→ Problem requirements: Without leaving out a single line, restate the entries below exactly.
───
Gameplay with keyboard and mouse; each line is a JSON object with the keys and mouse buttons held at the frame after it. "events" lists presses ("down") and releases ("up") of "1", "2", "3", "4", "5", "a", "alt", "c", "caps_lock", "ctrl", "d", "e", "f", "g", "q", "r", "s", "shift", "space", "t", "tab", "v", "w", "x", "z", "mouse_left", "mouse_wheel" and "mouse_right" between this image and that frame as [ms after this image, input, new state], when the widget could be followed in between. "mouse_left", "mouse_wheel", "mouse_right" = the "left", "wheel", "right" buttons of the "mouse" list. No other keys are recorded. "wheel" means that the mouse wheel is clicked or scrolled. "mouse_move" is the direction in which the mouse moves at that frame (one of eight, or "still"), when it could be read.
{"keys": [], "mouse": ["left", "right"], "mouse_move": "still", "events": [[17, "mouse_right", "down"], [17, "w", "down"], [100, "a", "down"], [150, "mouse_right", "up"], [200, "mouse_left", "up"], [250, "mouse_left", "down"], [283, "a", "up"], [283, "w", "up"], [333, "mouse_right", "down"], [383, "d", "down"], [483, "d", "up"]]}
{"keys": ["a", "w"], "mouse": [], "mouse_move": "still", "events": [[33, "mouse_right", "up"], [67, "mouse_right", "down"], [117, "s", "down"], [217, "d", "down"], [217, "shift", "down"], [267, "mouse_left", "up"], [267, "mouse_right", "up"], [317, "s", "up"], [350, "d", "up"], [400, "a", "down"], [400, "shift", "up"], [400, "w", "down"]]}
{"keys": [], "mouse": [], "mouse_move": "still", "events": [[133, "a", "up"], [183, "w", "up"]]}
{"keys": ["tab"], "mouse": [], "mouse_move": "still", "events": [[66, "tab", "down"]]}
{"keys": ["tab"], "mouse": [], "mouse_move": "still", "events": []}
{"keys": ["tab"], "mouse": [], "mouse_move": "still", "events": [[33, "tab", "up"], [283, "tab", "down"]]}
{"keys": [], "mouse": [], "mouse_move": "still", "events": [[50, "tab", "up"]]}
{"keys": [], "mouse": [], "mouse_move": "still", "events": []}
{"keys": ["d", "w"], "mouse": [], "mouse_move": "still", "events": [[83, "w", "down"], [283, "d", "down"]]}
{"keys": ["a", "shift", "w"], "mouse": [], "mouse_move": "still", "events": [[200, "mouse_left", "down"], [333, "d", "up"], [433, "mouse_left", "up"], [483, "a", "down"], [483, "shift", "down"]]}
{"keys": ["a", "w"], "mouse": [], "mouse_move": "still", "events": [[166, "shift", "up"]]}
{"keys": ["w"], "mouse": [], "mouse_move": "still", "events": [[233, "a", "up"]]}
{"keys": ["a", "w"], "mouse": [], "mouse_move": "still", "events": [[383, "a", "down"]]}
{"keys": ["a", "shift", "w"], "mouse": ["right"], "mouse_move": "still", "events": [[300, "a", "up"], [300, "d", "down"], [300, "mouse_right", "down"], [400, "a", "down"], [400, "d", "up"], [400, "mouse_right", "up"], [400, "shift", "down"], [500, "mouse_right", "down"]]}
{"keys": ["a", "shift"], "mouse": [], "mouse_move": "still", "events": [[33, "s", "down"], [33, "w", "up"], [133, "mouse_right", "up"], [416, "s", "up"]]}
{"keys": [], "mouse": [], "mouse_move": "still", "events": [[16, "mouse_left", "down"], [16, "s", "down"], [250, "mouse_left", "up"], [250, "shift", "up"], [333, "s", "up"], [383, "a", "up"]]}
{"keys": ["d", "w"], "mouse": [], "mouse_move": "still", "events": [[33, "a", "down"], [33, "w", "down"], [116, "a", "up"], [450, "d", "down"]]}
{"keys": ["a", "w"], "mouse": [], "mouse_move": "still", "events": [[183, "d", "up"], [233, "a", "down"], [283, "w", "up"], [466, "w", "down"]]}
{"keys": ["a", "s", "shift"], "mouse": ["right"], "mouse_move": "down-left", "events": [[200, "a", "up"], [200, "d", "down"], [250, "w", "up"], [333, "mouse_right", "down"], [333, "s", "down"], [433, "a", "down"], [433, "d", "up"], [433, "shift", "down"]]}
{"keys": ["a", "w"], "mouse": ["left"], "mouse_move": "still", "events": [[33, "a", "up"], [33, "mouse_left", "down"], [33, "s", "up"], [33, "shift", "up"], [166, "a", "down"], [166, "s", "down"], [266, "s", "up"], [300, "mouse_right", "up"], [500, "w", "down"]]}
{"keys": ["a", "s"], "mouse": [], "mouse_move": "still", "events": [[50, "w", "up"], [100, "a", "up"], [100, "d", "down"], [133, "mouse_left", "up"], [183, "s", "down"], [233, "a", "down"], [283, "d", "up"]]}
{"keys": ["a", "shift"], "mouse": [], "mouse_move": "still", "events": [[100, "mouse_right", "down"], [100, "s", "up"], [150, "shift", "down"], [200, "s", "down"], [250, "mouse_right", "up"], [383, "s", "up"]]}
───
→ Answer to this exercise:
Gameplay with keyboard and mouse; each line is a JSON object with the keys and mouse buttons held at the frame after it. "events" lists presses ("down") and releases ("up") of "1", "2", "3", "4", "5", "a", "alt", "c", "caps_lock", "ctrl", "d", "e", "f", "g", "q", "r", "s", "shift", "space", "t", "tab", "v", "w", "x", "z", "mouse_left", "mouse_wheel" and "mouse_right" between this image and that frame as [ms after this image, input, new state], when the widget could be followed in between. "mouse_left", "mouse_wheel", "mouse_right" = the "left", "wheel", "right" buttons of the "mouse" list. No other keys are recorded. "wheel" means that the mouse wheel is clicked or scrolled. "mouse_move" is the direction in which the mouse moves at that frame (one of eight, or "still"), when it could be read.
{"keys": [], "mouse": ["left", "right"], "mouse_move": "still", "events": [[17, "mouse_right", "down"], [17, "w", "down"], [100, "a", "down"], [150, "mouse_right", "up"], [200, "mouse_left", "up"], [250, "mouse_left", "down"], [283, "a", "up"], [283, "w", "up"], [333, "mouse_right", "down"], [383, "d", "down"], [483, "d", "up"]]}
{"keys": ["a", "w"], "mouse": [], "mouse_move": "still", "events": [[33, "mouse_right", "up"], [67, "mouse_right", "down"], [117, "s", "down"], [217, "d", "down"], [217, "shift", "down"], [267, "mouse_left", "up"], [267, "mouse_right", "up"], [317, "s", "up"], [350, "d", "up"], [400, "a", "down"], [400, "shift", "up"], [400, "w", "down"]]}
{"keys": [], "mouse": [], "mouse_move": "still", "events": [[133, "a", "up"], [183, "w", "up"]]}
{"keys": ["tab"], "mouse": [], "mouse_move": "still", "events": [[66, "tab", "down"]]}
{"keys": ["tab"], "mouse": [], "mouse_move": "still", "events": []}
{"keys": ["tab"], "mouse": [], "mouse_move": "still", "events": [[33, "tab", "up"], [283, "tab", "down"]]}
{"keys": [], "mouse": [], "mouse_move": "still", "events": [[50, "tab", "up"]]}
{"keys": [], "mouse": [], "mouse_move": "still", "events": []}
{"keys": ["d", "w"], "mouse": [], "mouse_move": "still", "events": [[83, "w", "down"], [283, "d", "down"]]}
{"keys": ["a", "shift", "w"], "mouse": [], "mouse_move": "still", "events": [[200, "mouse_left", "down"], [333, "d", "up"], [433, "mouse_left", "up"], [483, "a", "down"], [483, "shift", "down"]]}
{"keys": ["a", "w"], "mouse": [], "mouse_move": "still", "events": [[166, "shift", "up"]]}
{"keys": ["w"], "mouse": [], "mouse_move": "still", "events": [[233, "a", "up"]]}
{"keys": ["a", "w"], "mouse": [], "mouse_move": "still", "events": [[383, "a", "down"]]}
{"keys": ["a", "shift", "w"], "mouse": ["right"], "mouse_move": "still", "events": [[300, "a", "up"], [300, "d", "down"], [300, "mouse_right", "down"], [400, "a", "down"], [400, "d", "up"], [400, "mouse_right", "up"], [400, "shift", "down"], [500, "mouse_right", "down"]]}
{"keys": ["a", "shift"], "mouse": [], "mouse_move": "still", "events": [[33, "s", "down"], [33, "w", "up"], [133, "mouse_right", "up"], [416, "s", "up"]]}
{"keys": [], "mouse": [], "mouse_move": "still", "events": [[16, "mouse_left", "down"], [16, "s", "down"], [250, "mouse_left", "up"], [250, "shift", "up"], [333, "s", "up"], [383, "a", "up"]]}
{"keys": ["d", "w"], "mouse": [], "mouse_move": "still", "events": [[33, "a", "down"], [33, "w", "down"], [116, "a", "up"], [450, "d", "down"]]}
{"keys": ["a", "w"], "mouse": [], "mouse_move": "still", "events": [[183, "d", "up"], [233, "a", "down"], [283, "w", "up"], [466, "w", "down"]]}
{"keys": ["a", "s", "shift"], "mouse": ["right"], "mouse_move": "down-left", "events": [[200, "a", "up"], [200, "d", "down"], [250, "w", "up"], [333, "mouse_right", "down"], [333, "s", "down"], [433, "a", "down"], [433, "d", "up"], [433, "shift", "down"]]}
{"keys": ["a", "w"], "mouse": ["left"], "mouse_move": "still", "events": [[33, "a", "up"], [33, "mouse_left", "down"], [33, "s", "up"], [33, "shift", "up"], [166, "a", "down"], [166, "s", "down"], [266, "s", "up"], [300, "mouse_right", "up"], [500, "w", "down"]]}
{"keys": ["a", "s"], "mouse": [], "mouse_move": "still", "events": [[50, "w", "up"], [100, "a", "up"], [100, "d", "down"], [133, "mouse_left", "up"], [183, "s", "down"], [233, "a", "down"], [283, "d", "up"]]}
{"keys": ["a", "shift"], "mouse": [], "mouse_move": "still", "events": [[100, "mouse_right", "down"], [100, "s", "up"], [150, "shift", "down"], [200, "s", "down"], [250, "mouse_right", "up"], [383, "s", "up"]]}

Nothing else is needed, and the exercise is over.